Search code examples
pythonpdfpython-3.xpdfminer

Warnings on pdfminer


I have found and (slightly) modified this script in stackoverflow for it to work on python 3.3:

from pdfminer.pdfinterp import PDFResourceManager, process_pdf
from pdfminer.converter import TextConverter
from pdfminer.layout import LAParams
from io import StringIO

def convert_pdf(path):

    rsrcmgr = PDFResourceManager()
    retstr = StringIO()
    codec = 'utf-8'
    laparams = LAParams()
    device = TextConverter(rsrcmgr, retstr, laparams=laparams)

    fp = open(path, 'rb')
    process_pdf(rsrcmgr, device, fp)
    fp.close()
    device.close()

    string = retstr.getvalue()
    retstr.close()
    return string


print(convert_pdf('abc.pdf'))

It works fine, however i seem to be having 2 issues:

  • While running the script I get tons of warnings:

    WARNING:root:undefined: PDFCIDFont: basefont='LKOELN+Wingdings-Regular', cidcoding='Adobe-Identity', 139
    WARNING:root:undefined: PDFCIDFont: basefont='LKKPCF+Wingdings2', cidcoding='Adobe-Identity', 132

Which in the printed text looks like (cid:139), how do I catch this warnings and replace that text with something else?

  • Note that I have a codec line, which in the original script goes inside the TextConverter(rsrcmgr, retstr, laparams=laparams), however I get:

    Traceback (most recent call last): File "C:/Users/rodrigo/Desktop/csp_pdf/csp_pdf2.py", line 46, in convert_pdf('abc.pdf') File "C:/Users/rodrigo/Desktop/csp_pdf/csp_pdf2.py", line 33, in convert_pdf device = TextConverter(rsrcmgr, retstr, codec = 'utf-8', laparams=laparams) TypeError: init() got an unexpected keyword argument 'codec'

Is this related to the first issue?

Thanks!


Solution

  • Pdfminer3k logs to the Python root logger unfortunately.
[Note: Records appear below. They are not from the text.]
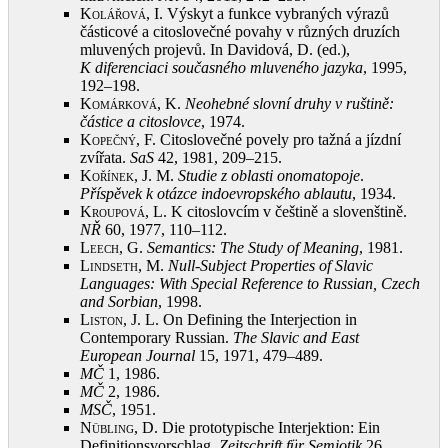
Kolářová, I.
Výskyt a funkce vybraných výrazů
částicové a citoslovečné povahy v různých druzích
mluvených projevů. In Davidová, D. (ed.),
K diferenciaci současného mluveného jazyka
, 1995,
192–198
.
Komárková, K.
Neohebné slovní druhy v ruštině:
částice a citoslovce
, 1974
.
Kopečný, F.
Citoslovečné povely pro tažná a jízdní
zvířata.
SaS
42, 1981, 209–215
.
Kořínek, J.
M.
Studie z oblasti onomatopoje
.
Příspěvek k otázce indoevropského ablautu
, 1934
.
Kroupová, L.
K citoslovcím v češtině a slovenštině.
NŘ
60, 1977, 110–112
.
Leech, G.
Semantics: The Study of Meaning
, 1981
.
Lindseth, M.
Null-Subject Properties of Slavic
Languages: With Special Reference to Russian, Czech
and Sorbian
, 1998
.
Liston, J.
L. On Defining the Interjection in
Contemporary Russian.
The Slavic and East
European Journal
15, 1971, 479–489
.
MČ
1, 1986
.
MČ
2, 1986
.
MSČ
, 1951
.
Nübling, D.
Die prototypische Interjektion: Ein
Definitionsvorschlag.
Zeitschrift für Semiotik
26,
PDFMiner should implement logging correctly IMHO. So it is not possible to disable logging in the normal manner like.

    logging.getLogger("pdfminer").setLevel(logging.WARNING)
    

    Bummer!

    I did this and it works™:

        logging.propagate = False 
        logging.getLogger().setLevel(logging.ERROR)
    

    It sets the root logger to level Error. This will stop PDFMiner warn logging, since it logs to the root logger, but not your own logging.

    I needed to set propagation to False, because after PDFMiner usage, I had duplicate logging entries. This was caused by the root logger.